Soybean values have fallen lower in the last half of September under commodity-fund selling, amid reports of impressive early harvest yields. Harvest is underway in the southern and central soy belt and in southern parts of Iowa and Illinois with reported yields well above expectations.

 

With the larger than expected yields, the market has no choice but to push lower under harvest pressure. With the harvest pressure weighing on prices, commercial support has been limited as they are only buying on a scale-down basis.

 

Heading into October, expect continued price erosion until at least 50 percent of the crop has been harvested. This means with the slower maturing crop and huge yields, harvest lows should occur later than normal. The market is anticipating the USDA to increase the size of the 2004 crop in the October supply/demand report to at least 3 billion bushels with early estimates up to 3.2 billion bushels. Expect prices to continue to erode under harvest pressure while commercial and end-user buying provides support to prices.

 

Cattle

 

As expected, cash cattle staged a quick rebound into mid-September, however the cash rally looks to be short-lived. Without the Asian borders being opened, demand is unspectacular and packers only need to accumulate hand-to-mouth inventory when retailer demand improves. This is what gives us the rallies in the cash market. However heavier weight cattle and the inability of feedlots to clean up week to week showlists gives the packers bearish ammunition.

 

Until the Asian border can be re-opened, producers need to remain defensive as both the fundamental and technical trends remain lower. Producers are encouraged to not add extra weight to cattle as this will only give packers more leverage when buying cash cattle. Seasonally, prices are normally softer during the fall months and rallies should be viewed as selling opportunities.

 

Wheat


While wheat has been able to rebound over concerns about the unharvested United States and Canadian spring wheat crop, wheat has effectively priced itself out of the export market.

 

Increased production in the world will limit the ability for wheat to rally as once the supply rally has run its course, demand will be the main driving force for prices.
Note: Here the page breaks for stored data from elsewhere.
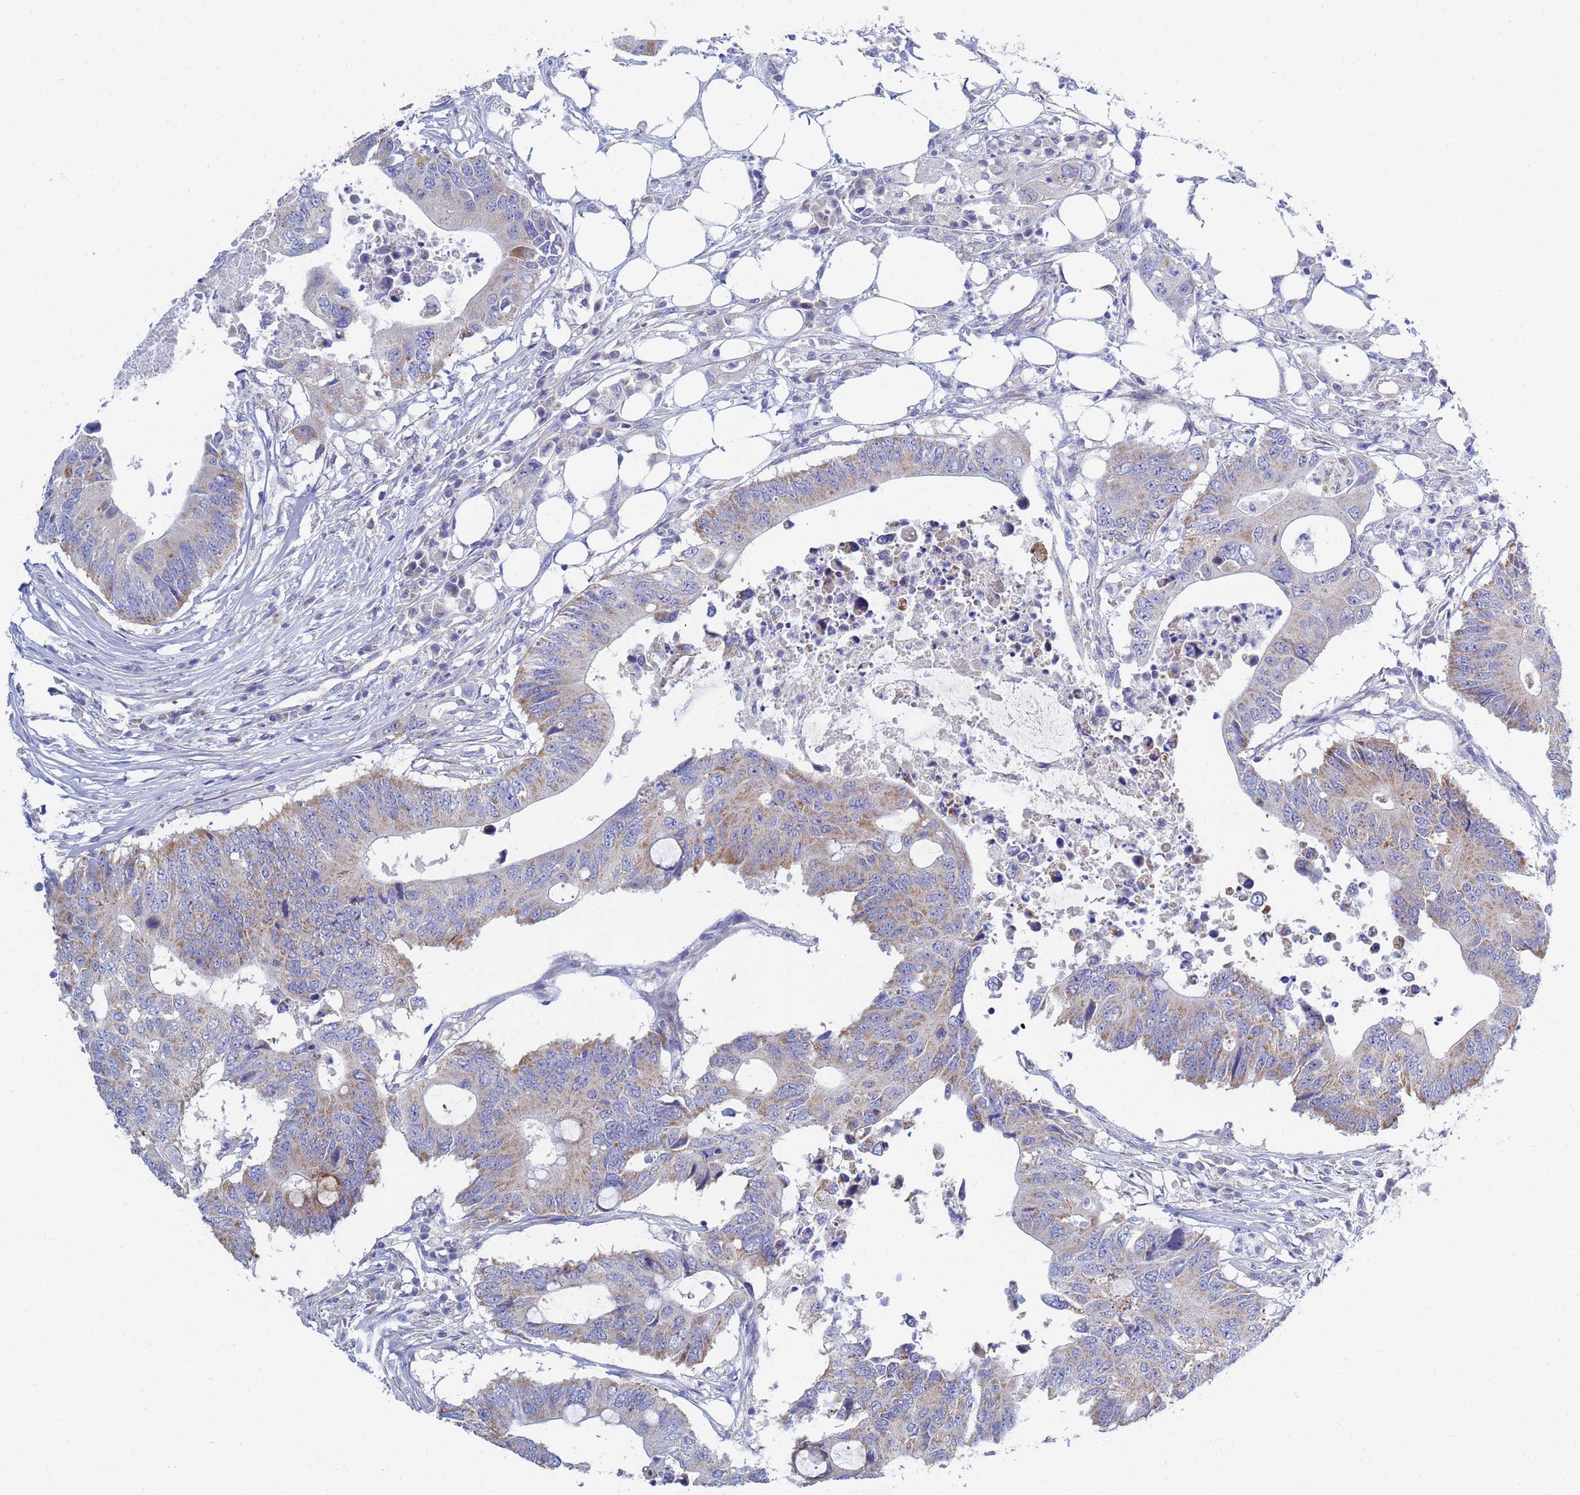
{"staining": {"intensity": "moderate", "quantity": "25%-75%", "location": "cytoplasmic/membranous"}, "tissue": "colorectal cancer", "cell_type": "Tumor cells", "image_type": "cancer", "snomed": [{"axis": "morphology", "description": "Adenocarcinoma, NOS"}, {"axis": "topography", "description": "Colon"}], "caption": "Colorectal adenocarcinoma stained for a protein reveals moderate cytoplasmic/membranous positivity in tumor cells.", "gene": "SDR39U1", "patient": {"sex": "male", "age": 71}}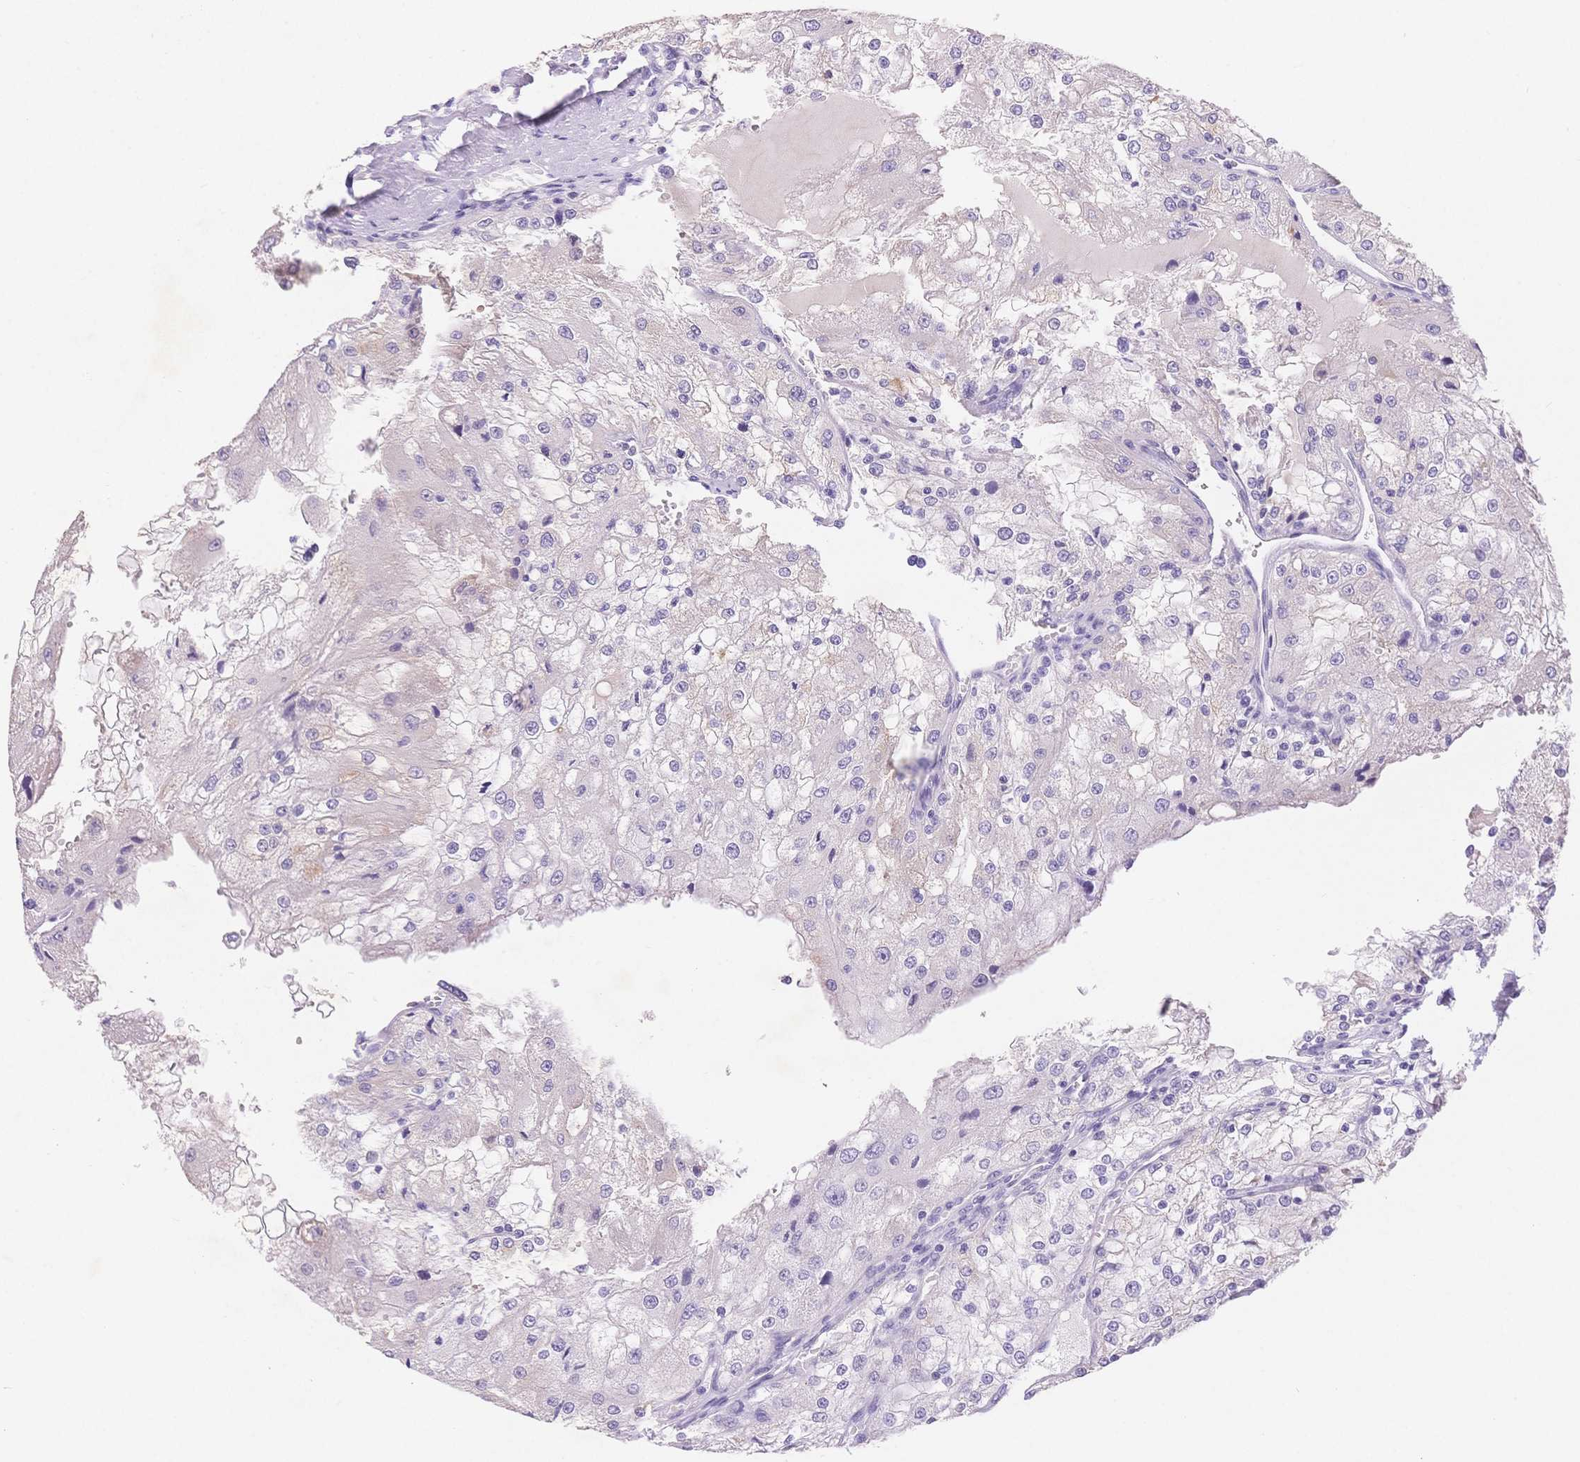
{"staining": {"intensity": "negative", "quantity": "none", "location": "none"}, "tissue": "renal cancer", "cell_type": "Tumor cells", "image_type": "cancer", "snomed": [{"axis": "morphology", "description": "Adenocarcinoma, NOS"}, {"axis": "topography", "description": "Kidney"}], "caption": "This is an immunohistochemistry (IHC) photomicrograph of human renal adenocarcinoma. There is no positivity in tumor cells.", "gene": "MYOM1", "patient": {"sex": "female", "age": 74}}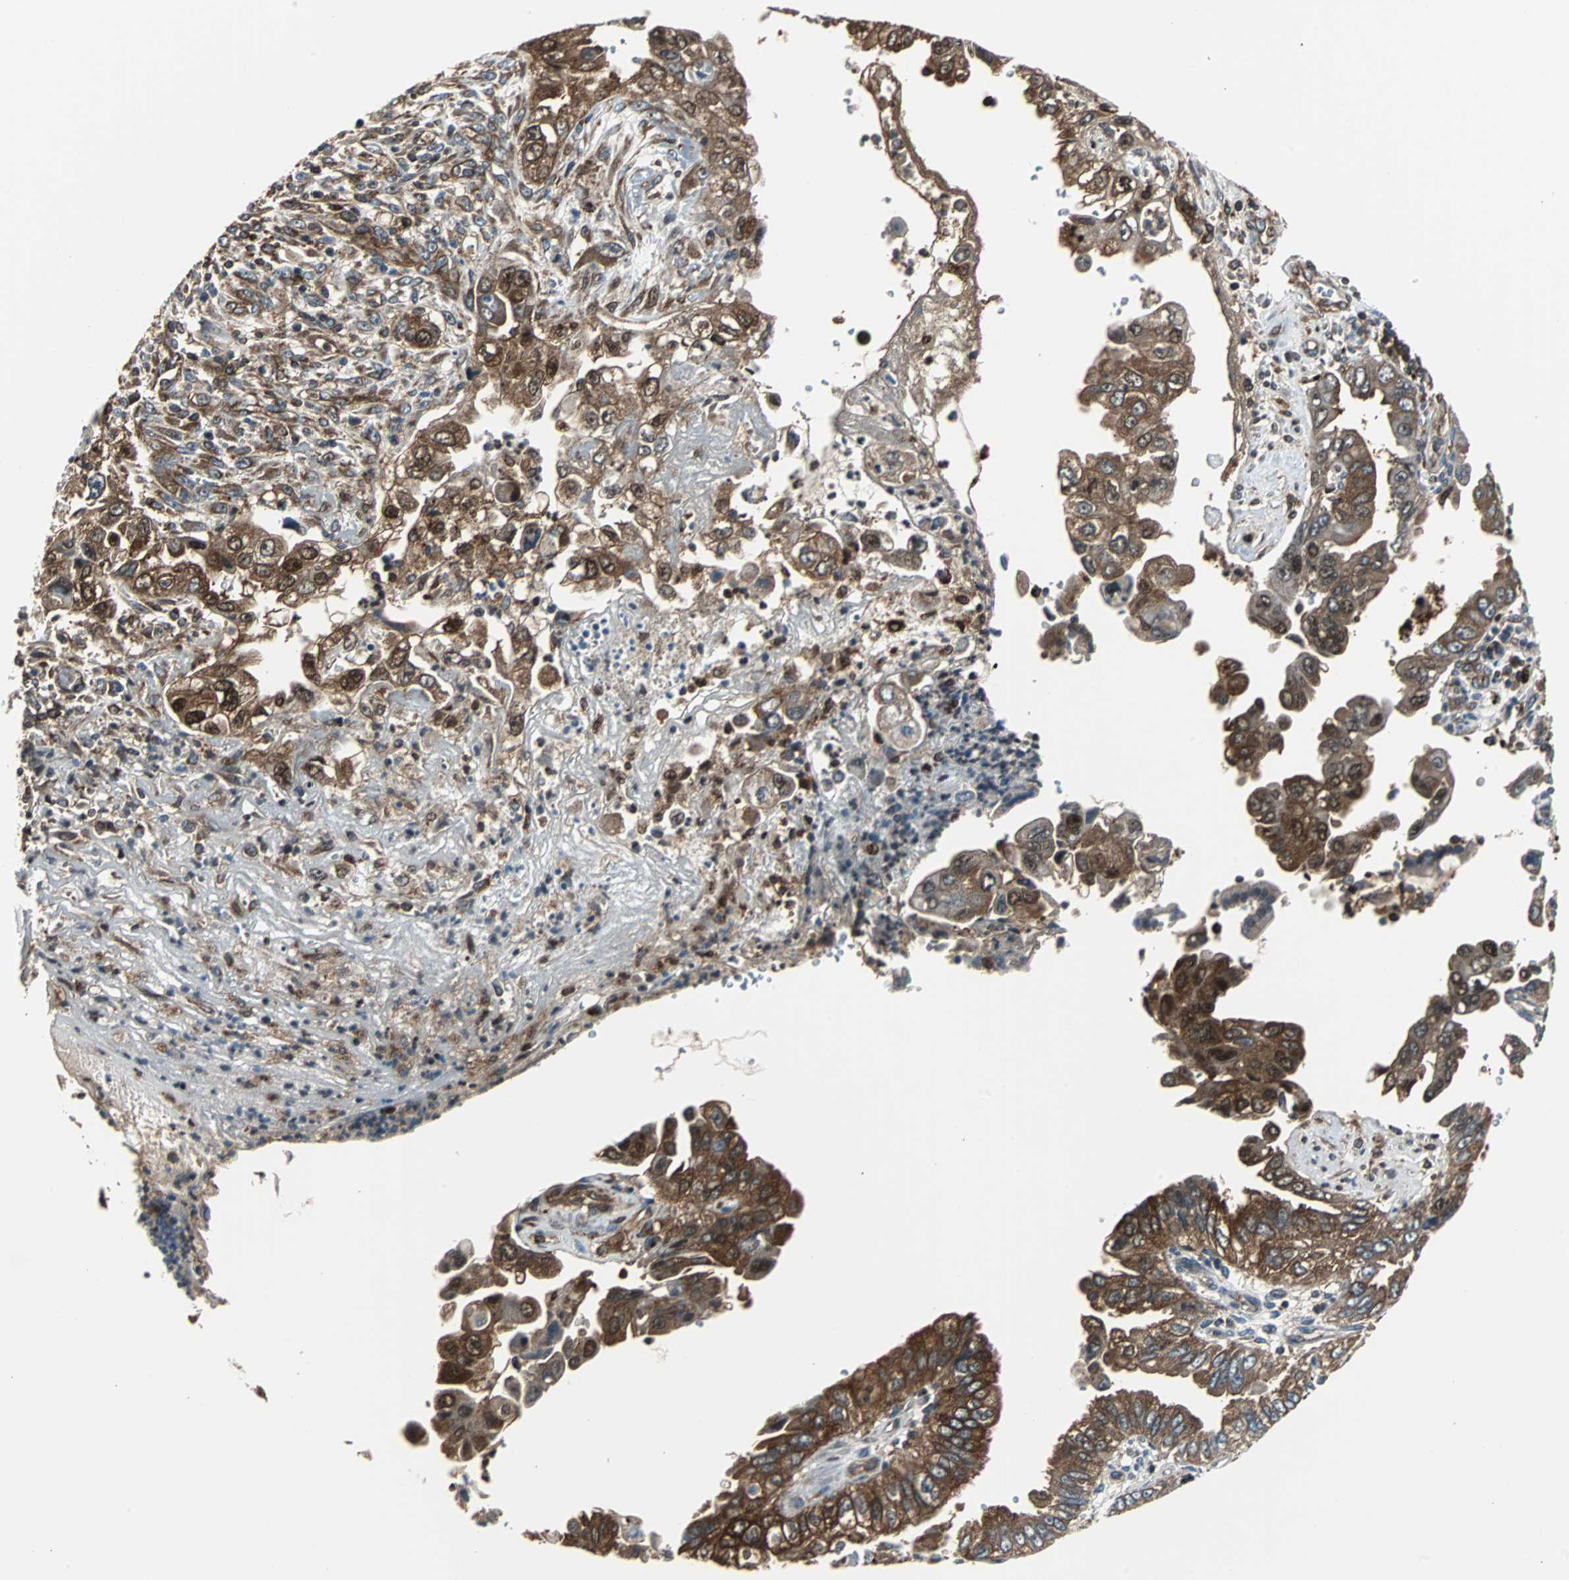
{"staining": {"intensity": "strong", "quantity": ">75%", "location": "cytoplasmic/membranous"}, "tissue": "pancreatic cancer", "cell_type": "Tumor cells", "image_type": "cancer", "snomed": [{"axis": "morphology", "description": "Normal tissue, NOS"}, {"axis": "topography", "description": "Lymph node"}], "caption": "Pancreatic cancer was stained to show a protein in brown. There is high levels of strong cytoplasmic/membranous positivity in about >75% of tumor cells.", "gene": "RELA", "patient": {"sex": "male", "age": 50}}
Egypt, last year's largest buyer of United States wheat, should increase their buying interest ahead of the Ramadan holiday which begins Oct. 15, as they will be out of the market during the religious holiday.

 

The only other pricing influence will be the seeding progress of the winter wheat crop. Seeding is currently underway in Kansas, Texas, Oklahoma and Nebraska, the leading producing states of winter wheat. Ample moisture across these states has given the winter wheat crop a great start to the growing season. The market has a premium built into prices to attract producers to seed winter wheat, which will be removed once seeding reaches the halfway mark.